Proxmox Ceph cluster - mlag switches choice -

TwiX

Renowned Member
Feb 3, 2015
314
23
83
Hi,

I plan to build a new proxmox ceph cluster (3 nodes).

LACP 2x25 Gbps for ceph
LACP 2x10 Gbps for VMs

My question is related to the switches, I want mlag switches indeed.

Mikrotik was my first choice due to functionalities and low budget as well.
I have 2 CRS310 and have settled a very simple architecture (1 proxmox with one lacp bond and 2 CRS310 in mlag mode).

I noticed that every time I reboot one of these Mkt CRS (for upgrade purpose or to simulate a crash eg.), I loose 1 or 2 pings at shutdown + 1-2 pings during the boot.
Seems that Mikrotik mlag is not as resilient as other manufacturers.

loosing one or two pings could be ok IMO for VMs but I don't know what impact it should have for ceph...
upgrading 2 mikrotik CRS will result for 4 Ceph complete unavailabilities during the upgrading process.

What kind of switches are you using for Ceph ? And how do you handle switches upgrades ?

Antoine
 
Not specific to Ceph, but for one cluster I went the used Mellanox route, SN2410's. Dirt cheap on ebay, relatively, very low latency. Needed 2 sets of these, instead I bought 6. 2 hot spares for 2 sets is enough redundancy :)
48x25 & 8x100 gbit each.
 
Thanks
I also worked with FS, Dell OS10 S5248F-ON which seems to be similar to SN2410 you 're using ...
Don't recall a preemption behavior on each reboot with them...
 
I also use Mikrotiks for my network, but the MLAG was unreliable at that time I tested a few years ago, so I used l3hw capabilities of the switches and created a redundant routed ECMP configuration. Works great for me...
 
Hi,

I plan to build a new proxmox ceph cluster (3 nodes).

LACP 2x25 Gbps for ceph
LACP 2x10 Gbps for VMs

My question is related to the switches, I want mlag switches indeed.

Mikrotik was my first choice due to functionalities and low budget as well.
I have 2 CRS310 and have settled a very simple architecture (1 proxmox with one lacp bond and 2 CRS310 in mlag mode).

I noticed that every time I reboot one of these Mkt CRS (for upgrade purpose or to simulate a crash eg.), I loose 1 or 2 pings at shutdown + 1-2 pings during the boot.
Seems that Mikrotik mlag is not as resilient as other manufacturers.

loosing one or two pings could be ok IMO for VMs but I don't know what impact it should have for ceph...
upgrading 2 mikrotik CRS will result for 4 Ceph complete unavailabilities during the upgrading process.

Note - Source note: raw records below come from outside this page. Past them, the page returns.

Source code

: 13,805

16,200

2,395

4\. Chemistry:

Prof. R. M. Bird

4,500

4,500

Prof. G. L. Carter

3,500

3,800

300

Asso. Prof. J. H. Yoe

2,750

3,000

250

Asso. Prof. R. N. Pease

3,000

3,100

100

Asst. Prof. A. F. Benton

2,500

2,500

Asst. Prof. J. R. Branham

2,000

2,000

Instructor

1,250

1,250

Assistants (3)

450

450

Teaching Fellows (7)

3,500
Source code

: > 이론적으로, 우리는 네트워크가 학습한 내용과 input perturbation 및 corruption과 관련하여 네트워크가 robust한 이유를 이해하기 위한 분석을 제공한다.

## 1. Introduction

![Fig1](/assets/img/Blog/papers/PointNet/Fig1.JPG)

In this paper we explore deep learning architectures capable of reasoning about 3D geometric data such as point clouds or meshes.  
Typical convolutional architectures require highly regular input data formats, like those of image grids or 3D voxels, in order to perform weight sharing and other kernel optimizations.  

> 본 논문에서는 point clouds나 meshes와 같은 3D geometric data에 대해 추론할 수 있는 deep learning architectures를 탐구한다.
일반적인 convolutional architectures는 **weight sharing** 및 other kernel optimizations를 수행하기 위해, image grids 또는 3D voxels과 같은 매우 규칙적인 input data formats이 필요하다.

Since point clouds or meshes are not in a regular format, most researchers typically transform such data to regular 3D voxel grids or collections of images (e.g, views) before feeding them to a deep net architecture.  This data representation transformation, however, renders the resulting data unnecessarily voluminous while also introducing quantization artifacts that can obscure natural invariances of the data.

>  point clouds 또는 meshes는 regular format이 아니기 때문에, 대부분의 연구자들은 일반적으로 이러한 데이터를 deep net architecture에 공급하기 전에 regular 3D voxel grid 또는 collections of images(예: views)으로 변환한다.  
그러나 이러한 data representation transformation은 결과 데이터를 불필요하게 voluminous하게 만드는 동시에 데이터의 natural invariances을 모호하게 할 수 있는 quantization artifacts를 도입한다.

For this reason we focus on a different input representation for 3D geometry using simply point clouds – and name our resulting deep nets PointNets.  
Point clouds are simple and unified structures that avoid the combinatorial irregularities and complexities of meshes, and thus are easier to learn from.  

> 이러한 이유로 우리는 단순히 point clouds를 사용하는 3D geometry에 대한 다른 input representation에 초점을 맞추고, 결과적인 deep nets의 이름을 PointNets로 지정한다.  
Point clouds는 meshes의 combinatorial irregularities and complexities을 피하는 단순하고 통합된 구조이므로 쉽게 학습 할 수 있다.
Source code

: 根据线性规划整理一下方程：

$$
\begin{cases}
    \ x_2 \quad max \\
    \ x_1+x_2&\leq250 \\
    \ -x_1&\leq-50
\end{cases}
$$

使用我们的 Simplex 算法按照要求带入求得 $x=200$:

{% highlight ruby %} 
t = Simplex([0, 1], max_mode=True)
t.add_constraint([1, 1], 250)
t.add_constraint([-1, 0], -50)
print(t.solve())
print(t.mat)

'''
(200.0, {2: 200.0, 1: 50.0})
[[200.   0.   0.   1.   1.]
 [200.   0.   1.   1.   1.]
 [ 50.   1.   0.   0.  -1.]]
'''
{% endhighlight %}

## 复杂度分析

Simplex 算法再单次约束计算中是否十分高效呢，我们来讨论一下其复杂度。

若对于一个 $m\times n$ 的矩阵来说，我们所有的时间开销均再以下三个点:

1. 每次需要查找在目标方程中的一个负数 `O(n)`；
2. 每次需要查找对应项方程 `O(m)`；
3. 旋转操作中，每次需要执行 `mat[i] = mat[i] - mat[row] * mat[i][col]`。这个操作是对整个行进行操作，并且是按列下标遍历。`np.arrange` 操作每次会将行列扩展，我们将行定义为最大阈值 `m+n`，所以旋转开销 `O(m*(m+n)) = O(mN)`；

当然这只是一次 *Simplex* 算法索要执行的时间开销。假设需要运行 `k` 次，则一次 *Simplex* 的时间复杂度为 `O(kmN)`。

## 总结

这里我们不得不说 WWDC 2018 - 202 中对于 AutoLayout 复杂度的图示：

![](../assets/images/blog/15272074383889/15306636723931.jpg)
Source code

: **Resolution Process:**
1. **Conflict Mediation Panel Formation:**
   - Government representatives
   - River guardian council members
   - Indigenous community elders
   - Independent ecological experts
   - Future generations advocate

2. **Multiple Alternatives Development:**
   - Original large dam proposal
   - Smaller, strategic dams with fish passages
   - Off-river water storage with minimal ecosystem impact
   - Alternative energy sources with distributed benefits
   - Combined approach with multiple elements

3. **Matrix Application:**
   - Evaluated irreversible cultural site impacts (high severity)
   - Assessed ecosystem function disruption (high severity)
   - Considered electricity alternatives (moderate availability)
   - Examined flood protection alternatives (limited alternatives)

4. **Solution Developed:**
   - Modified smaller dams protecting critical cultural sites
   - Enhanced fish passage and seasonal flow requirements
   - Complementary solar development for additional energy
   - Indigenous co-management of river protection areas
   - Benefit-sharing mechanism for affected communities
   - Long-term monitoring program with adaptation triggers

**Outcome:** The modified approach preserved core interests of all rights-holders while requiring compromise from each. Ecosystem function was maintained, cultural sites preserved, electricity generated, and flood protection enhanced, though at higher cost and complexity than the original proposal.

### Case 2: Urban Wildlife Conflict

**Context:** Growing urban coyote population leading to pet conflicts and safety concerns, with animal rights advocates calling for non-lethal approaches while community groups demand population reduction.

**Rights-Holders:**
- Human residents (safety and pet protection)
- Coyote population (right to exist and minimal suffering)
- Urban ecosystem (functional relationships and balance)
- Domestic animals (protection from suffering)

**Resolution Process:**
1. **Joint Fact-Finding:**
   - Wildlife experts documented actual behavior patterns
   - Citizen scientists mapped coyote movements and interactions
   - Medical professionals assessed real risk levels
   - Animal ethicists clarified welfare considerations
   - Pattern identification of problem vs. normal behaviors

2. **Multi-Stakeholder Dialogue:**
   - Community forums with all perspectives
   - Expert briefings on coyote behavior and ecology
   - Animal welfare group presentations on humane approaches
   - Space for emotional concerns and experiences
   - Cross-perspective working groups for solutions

What kind of switches are you using for Ceph ? And how do you handle switches upgrades ?

Antoine
Hello.

I use extensively Mikrotik hardware. But I never used MLAG.
What you describe seems normal. In documentation (https://help.mikrotik.com/docs/spaces/ROS/pages/67633179/Multi-chassis+Link+Aggregation+Group) :
heartbeat (time: 1s..10s | none; Default: 00:00:05) This setting controls how often heartbeat messages are sent to check the connection between peers. If no heartbeat message is received for three intervals in a row, the peer logs a warning about potential communication problems. If set to none, heartbeat messages are not sent at all.
==> set the heratbeat to 1 second, but you will have still 3s of network loss.

Did you verify the loss time with only LACP on the path ?

For other users : can you share network loss time in case of one switch failure (if there is) ?

Note for tests:
ping -i .1 <des_ip>
 
Hello.

I use extensively Mikrotik hardware. But I never used MLAG.
What you describe seems normal. In documentation (https://help.mikrotik.com/docs/spaces/ROS/pages/67633179/Multi-chassis+Link+Aggregation+Group) :
heartbeat (time: 1s..10s | none; Default: 00:00:05) This setting controls how often heartbeat messages are sent to check the connection between peers. If no heartbeat message is received for three intervals in a row, the peer logs a warning about potential communication problems. If set to none, heartbeat messages are not sent at all.
==> set the heratbeat to 1 second, but you will have still 3s of network loss.

Did you verify the loss time with only LACP on the path ?

For other users : can you share network loss time in case of one switch failure (if there is) ?

Note for tests:
ping -i .1 <des_ip>

Thanks!

I don't think that network downtime is > 1 or 2sec with default parameters.

The main question is how ceph handles such network outages. I guess it is OK for corosync and VMs as well. But when this happens, the entire Ceph cluster is down twice for 2 seconds.

Moreover, mikrotik stable updates are released very often, every 1/2 months.